Download the Assessing Workforce Needs and Assets Tool
Explore workforce development issues and how these are playing out in your partnership. Complete the framework on the next page. The following page provides an example of how these issues were identified for the Northern Illiniois University/IMEC partnership.

  1. Start with the middle column. Identify 3 – 5 talent and workforce development needs that have become evident and that are related specifically to the focus of the current partnership and technology/technologies. Then, identify 3 – 5 more general, longer-term workforce needs.
    Start with the middle column. Identify 3 – 5 talent and workforce development needs that have become evident and that are related specifically to the focus of the current partnership and technology/technologies. Then, identify 3 – 5 more general, longer-term workforce needs.
  2. Next, in the second column from the left, identify HEI assets (academic programs, experts, facilities, research, etc.) that can be tapped to help address each of the workforce needs you have identified.
  3. Then work on the first column at the left. In this column, identify ways in which the MEP can/should partner with the HEI in order to engage the listed HEI assets and make them available to SMM’s to help them address workforce needs.
  4. Next, focus on MEP assets (staff expertise, relationships, events, facilities, etc.) that can be tapped for each of the identified workforce needs.
  5. Finally, in the last column on the right, identify the ways in which the University can/should partner with the MEP to engage the listed MEP assets and help deliver on the promise these assets hold for addressing workforce needs.

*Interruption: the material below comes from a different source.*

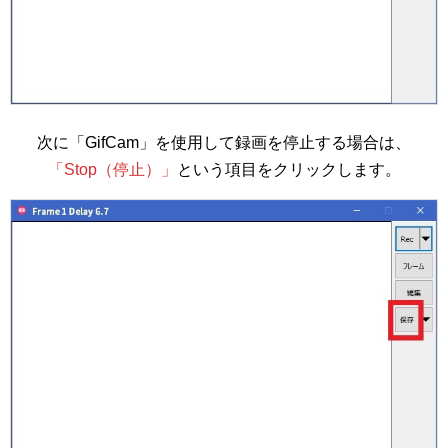
次に「GifCam」を使用して録画を停止する場合は、
「Stop（停止）」
という項目をクリックします。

Download the Asset and Opportunity Mapping Tool


Asset and Opportunity Mapping Tool Image

Step 1) Your framing question To begin this exercise, create a framing question that is broad enough to inspire many possibilities, but specific enough that you can generate concrete ideas. You can choose to simply work with the framing question provided on Slide 3, or generate one that is more tailored to the needs of your clients.

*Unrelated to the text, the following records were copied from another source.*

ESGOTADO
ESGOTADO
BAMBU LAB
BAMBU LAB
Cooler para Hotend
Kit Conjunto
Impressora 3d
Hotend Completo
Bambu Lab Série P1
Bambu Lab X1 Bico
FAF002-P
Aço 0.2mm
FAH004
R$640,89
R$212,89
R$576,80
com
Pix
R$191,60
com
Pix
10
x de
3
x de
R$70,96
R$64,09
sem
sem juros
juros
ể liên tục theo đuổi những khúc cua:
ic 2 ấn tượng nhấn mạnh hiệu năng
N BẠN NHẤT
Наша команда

Step 2) Mapping readily available assets
Next, identify existing, readily-available assets (these are assets that you are certain can be accessed and deployed for the partnership. Don’t include anything that requires going through a permission chain or is hoped-for (like funding) but not available. Do this on Slide 4 by deleting the boxes and filling in the assets on the table. Note that the different colors refer to different types of assets (See examples on Slide 5.)

Step 3) Creating strategic opportunities from existing assets Now, look over the existing assets you’ve identified and think of ways you might combine 3 – 6 of these assets (drawing upon assets from both the MEP and the University) to create a strategic opportunity. Record this opportunity on Slide 6. Re-color the “stickies” to match the assets you’ve identified by type (network, skill/knowledge, physical, capital). Create a short title and description and complete the table at the bottom of Slide 6. Refer to examples on Slide 7.

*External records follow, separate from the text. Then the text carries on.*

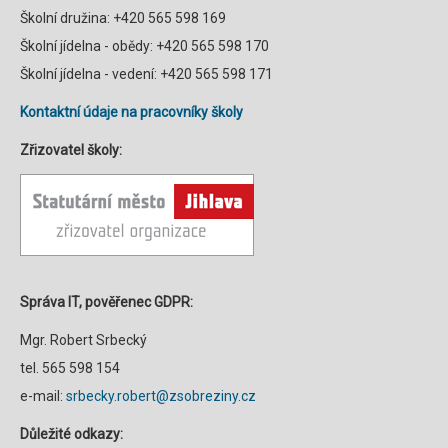
Školní družina: +420 565 598 169
Školní jídelna - obědy: +420 565 598 170
Školní jídelna - vedení: +420 565 598 171
Kontaktní údaje na pracovníky školy
Zřizovatel školy:
Správa IT, pověřenec GDPR:
Mgr. Robert Srbecký
tel. 565 598 154
e-mail:
srbecky.robert@zsobreziny.cz
Důležité odkazy:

Step 4) Creating stretch opportunities that require additional assets
If you would like to create an additional strategic opportunity, but one that requires additional assets (which means you won’t be able to get this opportunity underway immediately), use Slide 8 to do that.

Step 5) Developing an action plan
Now, create a short-term action plan for your strategic opportunity. The first column lists the names of everyone who can participate in advancing the opportunity. Identify milestones for each 30 day period. Assign actions to each person that can be done within a couple of hours each 30 day period. Use the Questions and Results column to record information that needs to be chased down, and key learnings related to each action. Refer to examples on Slide 10.

Use Slide 11 to create a short-term action plan for your stretch opportunity, if you wish.

Framing Question: How might we increase the competitiveness of manufacturers in our region by helping them adopt new technologies?